Hometown Book Signing

Some of you may want to know how the book signing in my hometown went.

CS Signing 1

It came. It went. A few people braved the torrential rain to come out and support me. The microphone echoed and the people in the back row couldn’t hear me. There were multitudes of cell phones, pagers, and random college study group conversations peppering the reading session. We had to start the signing late because at about ten after four, no one had showed up, except for the family members I’d brought with me.

We sold a few copies of the book, but the bookstore will return a good number of the copies it ordered. We expected a crowd; we got a handful.
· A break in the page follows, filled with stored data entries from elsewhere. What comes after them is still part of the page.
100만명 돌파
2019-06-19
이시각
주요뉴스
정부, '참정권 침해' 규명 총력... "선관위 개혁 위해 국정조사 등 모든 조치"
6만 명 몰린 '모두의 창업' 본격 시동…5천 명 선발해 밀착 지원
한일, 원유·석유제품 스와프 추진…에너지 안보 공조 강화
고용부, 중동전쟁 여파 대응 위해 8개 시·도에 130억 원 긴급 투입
An objective analysis tells me the reading went well. Hey, at least I wasn’t mute or blind this time…. Still, it makes me wonder why I had an underlying expectation that, simply because I was in my hometown, more people would show up. Book signings aren’t exactly the hottest ticket in town on a Saturday afternoon.

CS Signing 2

I suppose my point here is that we have to be careful of developing expectations about how an event should unfold because we think we know the situation. I’m certainly guilty of that. I thought I could coast easy on this one—it was my hometown, after all. I expected to be reading to my third-grade Sunday school teachers and other folks who remembered me in pigtails and braces and whose sons used to jump up and down on my bed and pull my hair and hide my shoes and… well, you get the idea. I felt secure in knowing that people would come simply because they’ve known me since I was six years old.

This business is tough. People’s tastes and affinities are fickle. People say things to be polite. People have great intentions, but when they see the sky turn black and it starts raining buckets, they balk. They become faint of heart and they understand that I’ll understand why they didn’t come. And you know what? I do.

I understand that doing this book tour was not about the number of books I could sell in one day. It was about the experience of sharing something I created with people I’ve never met, and of giving back to those who have supported me and believed in me all these long years. A decade of writing, summed up in the few random shoppers in the store who put their day on hold for almost an entire hour to listen to me read something that I wrote. If that isn’t awe-inspiring and humbling, I’ve completely lost my perspective.

So, how did the book signing go? It was a home run.